En una de nuestras primeras conversaciones, después de que yo ubicara
a los libros como una de mis cosas favoritas en el mundo, me dijo que
de los pocos libros que había terminado, "sin querer queriendo" de gómez
bolaños era su favorito.
Y tú también- me dijo, a ti también te he leído.
6.
Eduardo nunca enumeró los otros libros que había terminado.
Tampoco citó autores.
O el origen árabe de palabras como ojalá o hasta.
Y cuando sonreía, sonreía.
7.
Su voz avasalladora, su curiosidad infinita y su predilección por el nunca callar, te dejaban con pocas alternativas.
Amar. Odiar.
8.
Unas pocas revistas literarias, una lata llena de entradas a
conciertos, un discurso más o menos coherente, la mención de dos
escritores y tres textos debieron ser, a lo mucho, evidencias sujetas a
validación.
Después de todo, a un loro también se le puede enseñar la primera
oración de Cien años de Soledad, un poema de sabina o una canción de la
Torroja.
9.
La pared de mi cubículo fue responsable de mi renuncia. Después de
todo, fueron varios los meses llenándome de propaganda subversiva los
impulsos. Y por puro gusto y mucha superstición no me llevé nada.

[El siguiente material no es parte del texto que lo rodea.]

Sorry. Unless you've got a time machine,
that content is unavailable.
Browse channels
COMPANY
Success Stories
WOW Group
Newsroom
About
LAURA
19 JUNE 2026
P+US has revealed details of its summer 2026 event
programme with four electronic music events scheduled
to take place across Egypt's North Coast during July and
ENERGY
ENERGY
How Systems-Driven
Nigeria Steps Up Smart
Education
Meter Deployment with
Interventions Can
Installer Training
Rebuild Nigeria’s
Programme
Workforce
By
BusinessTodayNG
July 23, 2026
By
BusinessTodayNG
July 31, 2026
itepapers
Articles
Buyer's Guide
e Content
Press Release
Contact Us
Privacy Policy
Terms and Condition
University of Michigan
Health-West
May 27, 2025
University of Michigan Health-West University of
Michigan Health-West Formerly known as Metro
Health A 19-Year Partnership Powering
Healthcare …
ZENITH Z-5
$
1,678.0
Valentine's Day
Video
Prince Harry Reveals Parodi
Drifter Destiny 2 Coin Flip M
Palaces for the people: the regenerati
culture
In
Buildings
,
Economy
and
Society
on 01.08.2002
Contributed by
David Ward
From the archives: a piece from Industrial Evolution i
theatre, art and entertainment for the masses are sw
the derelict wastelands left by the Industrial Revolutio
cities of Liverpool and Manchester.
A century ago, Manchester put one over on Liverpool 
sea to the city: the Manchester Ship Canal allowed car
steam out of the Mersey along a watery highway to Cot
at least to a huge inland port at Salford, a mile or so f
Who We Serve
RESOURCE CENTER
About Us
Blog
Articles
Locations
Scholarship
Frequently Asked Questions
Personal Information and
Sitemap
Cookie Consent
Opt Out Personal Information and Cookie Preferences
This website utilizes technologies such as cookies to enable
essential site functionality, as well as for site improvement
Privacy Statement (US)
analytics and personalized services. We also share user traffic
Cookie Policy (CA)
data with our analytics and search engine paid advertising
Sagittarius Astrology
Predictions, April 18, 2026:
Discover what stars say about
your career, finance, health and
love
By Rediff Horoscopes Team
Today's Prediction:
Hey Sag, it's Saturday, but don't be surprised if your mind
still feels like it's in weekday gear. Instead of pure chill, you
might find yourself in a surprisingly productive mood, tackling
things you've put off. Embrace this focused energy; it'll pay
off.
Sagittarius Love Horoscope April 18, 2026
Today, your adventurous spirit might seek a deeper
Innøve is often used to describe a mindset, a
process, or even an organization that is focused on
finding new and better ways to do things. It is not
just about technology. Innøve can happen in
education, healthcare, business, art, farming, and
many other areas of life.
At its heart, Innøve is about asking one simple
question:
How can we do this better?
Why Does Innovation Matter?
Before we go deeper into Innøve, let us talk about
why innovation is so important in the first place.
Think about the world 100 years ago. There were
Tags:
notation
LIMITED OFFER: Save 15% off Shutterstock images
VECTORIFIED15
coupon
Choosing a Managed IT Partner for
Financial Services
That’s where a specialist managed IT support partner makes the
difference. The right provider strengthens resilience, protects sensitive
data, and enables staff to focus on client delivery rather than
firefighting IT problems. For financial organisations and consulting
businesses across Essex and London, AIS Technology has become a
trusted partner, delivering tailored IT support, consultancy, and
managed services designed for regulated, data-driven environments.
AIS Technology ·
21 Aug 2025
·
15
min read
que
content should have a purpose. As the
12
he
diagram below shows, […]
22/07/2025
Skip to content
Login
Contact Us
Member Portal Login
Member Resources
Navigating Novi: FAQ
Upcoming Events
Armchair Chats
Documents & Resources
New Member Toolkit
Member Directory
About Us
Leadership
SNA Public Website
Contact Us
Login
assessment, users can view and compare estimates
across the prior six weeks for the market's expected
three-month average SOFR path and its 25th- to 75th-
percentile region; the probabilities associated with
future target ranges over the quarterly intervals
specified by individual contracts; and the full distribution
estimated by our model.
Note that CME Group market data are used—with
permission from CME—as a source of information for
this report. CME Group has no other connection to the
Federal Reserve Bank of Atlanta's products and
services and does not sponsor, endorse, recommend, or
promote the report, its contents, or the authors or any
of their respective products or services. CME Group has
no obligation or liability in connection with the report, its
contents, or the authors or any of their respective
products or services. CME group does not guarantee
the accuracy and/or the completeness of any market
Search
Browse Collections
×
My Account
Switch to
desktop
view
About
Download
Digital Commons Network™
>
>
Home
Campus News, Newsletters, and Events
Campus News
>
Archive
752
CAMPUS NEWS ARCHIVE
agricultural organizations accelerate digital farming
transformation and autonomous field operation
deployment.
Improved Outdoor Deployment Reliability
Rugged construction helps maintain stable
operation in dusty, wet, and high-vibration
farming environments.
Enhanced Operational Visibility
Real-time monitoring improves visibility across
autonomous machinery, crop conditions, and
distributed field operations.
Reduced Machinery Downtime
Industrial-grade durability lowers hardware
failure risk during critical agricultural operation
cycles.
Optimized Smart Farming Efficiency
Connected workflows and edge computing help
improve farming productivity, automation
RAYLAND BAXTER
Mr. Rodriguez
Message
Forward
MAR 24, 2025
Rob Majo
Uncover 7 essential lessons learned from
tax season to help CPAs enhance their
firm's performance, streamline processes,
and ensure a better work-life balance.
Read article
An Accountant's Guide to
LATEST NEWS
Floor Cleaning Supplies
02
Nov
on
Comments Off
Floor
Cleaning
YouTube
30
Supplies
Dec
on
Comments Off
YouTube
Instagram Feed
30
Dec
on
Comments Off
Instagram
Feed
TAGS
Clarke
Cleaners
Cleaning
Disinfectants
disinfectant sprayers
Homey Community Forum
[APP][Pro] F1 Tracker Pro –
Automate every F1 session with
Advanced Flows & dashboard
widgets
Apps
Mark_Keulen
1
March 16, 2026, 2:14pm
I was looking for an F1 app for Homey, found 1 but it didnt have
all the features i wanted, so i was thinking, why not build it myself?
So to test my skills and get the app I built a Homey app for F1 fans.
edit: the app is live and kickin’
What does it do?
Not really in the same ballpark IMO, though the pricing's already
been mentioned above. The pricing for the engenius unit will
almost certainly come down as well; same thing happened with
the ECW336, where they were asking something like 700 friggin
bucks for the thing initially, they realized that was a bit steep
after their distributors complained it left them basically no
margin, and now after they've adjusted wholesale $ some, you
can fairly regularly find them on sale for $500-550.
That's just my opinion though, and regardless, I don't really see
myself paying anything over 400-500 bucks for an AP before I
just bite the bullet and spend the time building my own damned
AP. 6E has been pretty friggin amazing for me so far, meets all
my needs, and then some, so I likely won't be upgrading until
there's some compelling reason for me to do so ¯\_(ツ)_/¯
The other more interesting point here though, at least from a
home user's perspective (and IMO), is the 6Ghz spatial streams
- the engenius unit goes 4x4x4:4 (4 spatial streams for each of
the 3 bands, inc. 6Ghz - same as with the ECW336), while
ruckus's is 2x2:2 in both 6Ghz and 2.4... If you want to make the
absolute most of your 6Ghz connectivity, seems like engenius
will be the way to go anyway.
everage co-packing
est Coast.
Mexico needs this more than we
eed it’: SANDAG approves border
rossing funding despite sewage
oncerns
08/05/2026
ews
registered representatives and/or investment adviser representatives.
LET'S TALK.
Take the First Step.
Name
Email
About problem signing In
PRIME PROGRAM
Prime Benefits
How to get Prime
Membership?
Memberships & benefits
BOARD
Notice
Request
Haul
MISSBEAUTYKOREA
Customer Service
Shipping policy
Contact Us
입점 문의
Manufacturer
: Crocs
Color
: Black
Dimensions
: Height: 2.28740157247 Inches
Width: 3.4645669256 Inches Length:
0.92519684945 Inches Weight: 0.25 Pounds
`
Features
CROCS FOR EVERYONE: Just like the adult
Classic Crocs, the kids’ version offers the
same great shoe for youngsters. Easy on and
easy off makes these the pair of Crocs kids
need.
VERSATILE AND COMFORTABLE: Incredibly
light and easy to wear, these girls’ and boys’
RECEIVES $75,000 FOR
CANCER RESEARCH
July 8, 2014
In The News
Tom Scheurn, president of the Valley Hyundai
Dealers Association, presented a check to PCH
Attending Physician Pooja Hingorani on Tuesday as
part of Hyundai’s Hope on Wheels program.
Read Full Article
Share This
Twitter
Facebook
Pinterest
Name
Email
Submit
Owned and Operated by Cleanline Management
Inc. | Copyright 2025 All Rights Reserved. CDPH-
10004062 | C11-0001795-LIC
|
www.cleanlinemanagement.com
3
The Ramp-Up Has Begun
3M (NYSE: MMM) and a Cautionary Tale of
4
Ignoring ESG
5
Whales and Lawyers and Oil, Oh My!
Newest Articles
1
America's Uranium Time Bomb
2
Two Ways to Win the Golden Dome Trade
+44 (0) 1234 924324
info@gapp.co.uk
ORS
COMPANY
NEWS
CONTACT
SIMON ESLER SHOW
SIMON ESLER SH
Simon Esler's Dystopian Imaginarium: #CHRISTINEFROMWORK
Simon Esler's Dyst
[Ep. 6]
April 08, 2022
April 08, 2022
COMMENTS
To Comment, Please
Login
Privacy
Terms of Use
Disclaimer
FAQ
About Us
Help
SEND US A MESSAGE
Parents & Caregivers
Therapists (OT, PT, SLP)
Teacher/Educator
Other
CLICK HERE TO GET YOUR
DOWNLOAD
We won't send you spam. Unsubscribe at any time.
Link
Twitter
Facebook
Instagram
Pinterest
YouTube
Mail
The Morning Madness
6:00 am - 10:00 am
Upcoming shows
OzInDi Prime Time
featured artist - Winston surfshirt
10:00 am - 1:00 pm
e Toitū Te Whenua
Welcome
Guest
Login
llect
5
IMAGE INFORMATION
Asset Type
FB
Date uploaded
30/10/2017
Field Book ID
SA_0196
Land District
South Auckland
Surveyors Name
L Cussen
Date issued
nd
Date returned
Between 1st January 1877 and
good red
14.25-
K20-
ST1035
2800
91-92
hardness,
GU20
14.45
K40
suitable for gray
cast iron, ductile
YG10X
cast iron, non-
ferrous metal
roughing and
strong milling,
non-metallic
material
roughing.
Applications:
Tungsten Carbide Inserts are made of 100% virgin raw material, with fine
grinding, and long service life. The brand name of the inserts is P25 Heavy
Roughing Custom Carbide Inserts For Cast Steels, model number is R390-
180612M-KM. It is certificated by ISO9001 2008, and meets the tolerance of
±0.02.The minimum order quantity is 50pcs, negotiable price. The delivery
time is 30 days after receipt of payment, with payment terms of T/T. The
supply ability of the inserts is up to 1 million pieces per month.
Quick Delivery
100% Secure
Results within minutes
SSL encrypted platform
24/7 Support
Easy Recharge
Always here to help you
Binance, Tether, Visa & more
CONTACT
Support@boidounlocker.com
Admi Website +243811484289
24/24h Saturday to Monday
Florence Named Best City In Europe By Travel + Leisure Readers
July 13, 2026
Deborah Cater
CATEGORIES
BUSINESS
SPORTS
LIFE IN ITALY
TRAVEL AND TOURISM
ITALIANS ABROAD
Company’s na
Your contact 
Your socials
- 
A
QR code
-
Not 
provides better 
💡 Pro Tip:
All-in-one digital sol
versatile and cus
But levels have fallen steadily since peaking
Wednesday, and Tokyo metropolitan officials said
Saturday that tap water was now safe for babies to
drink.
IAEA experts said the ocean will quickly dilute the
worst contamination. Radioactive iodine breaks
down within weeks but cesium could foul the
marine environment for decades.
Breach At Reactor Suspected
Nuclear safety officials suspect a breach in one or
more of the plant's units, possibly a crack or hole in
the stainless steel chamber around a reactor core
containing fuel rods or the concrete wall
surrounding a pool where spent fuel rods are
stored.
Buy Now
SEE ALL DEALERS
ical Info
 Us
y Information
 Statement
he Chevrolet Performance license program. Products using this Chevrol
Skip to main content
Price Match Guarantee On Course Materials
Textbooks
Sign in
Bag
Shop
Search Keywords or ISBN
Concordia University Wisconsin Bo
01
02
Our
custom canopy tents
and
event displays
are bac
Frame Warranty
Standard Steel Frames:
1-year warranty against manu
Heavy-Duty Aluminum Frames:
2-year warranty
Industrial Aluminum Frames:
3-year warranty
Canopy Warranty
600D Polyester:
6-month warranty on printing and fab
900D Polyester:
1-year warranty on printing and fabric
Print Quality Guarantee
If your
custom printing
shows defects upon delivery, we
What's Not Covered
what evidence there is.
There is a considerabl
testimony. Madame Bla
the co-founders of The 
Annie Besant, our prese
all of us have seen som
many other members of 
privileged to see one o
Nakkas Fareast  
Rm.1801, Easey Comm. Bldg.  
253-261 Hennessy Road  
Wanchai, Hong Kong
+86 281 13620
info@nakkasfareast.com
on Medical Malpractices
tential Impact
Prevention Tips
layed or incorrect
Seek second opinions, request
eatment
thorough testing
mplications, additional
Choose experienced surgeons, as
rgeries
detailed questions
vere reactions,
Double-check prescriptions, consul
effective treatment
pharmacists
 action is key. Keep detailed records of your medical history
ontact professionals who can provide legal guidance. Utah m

Inclusive los post-it de colores decidieron quedarse como un último acto
de solidaridad.
10.
En mi último día de trabajo fue inevitable recordar que lo primero
que hice al llegar al banco fue trazar una línea imaginaria que dividía
el distrito. Tu mitad, mi mitad.
Tanto esconderme para al final lamentar renunciar a esas fantasías en
las que atravesabas lima gris corporativo tan sólo para conversar
conmigo un rato. Es curioso como uno va soltando rencores casi casi sin
darse cuenta. Sí, en los mejores momentos una nostalgia leí alguna vez.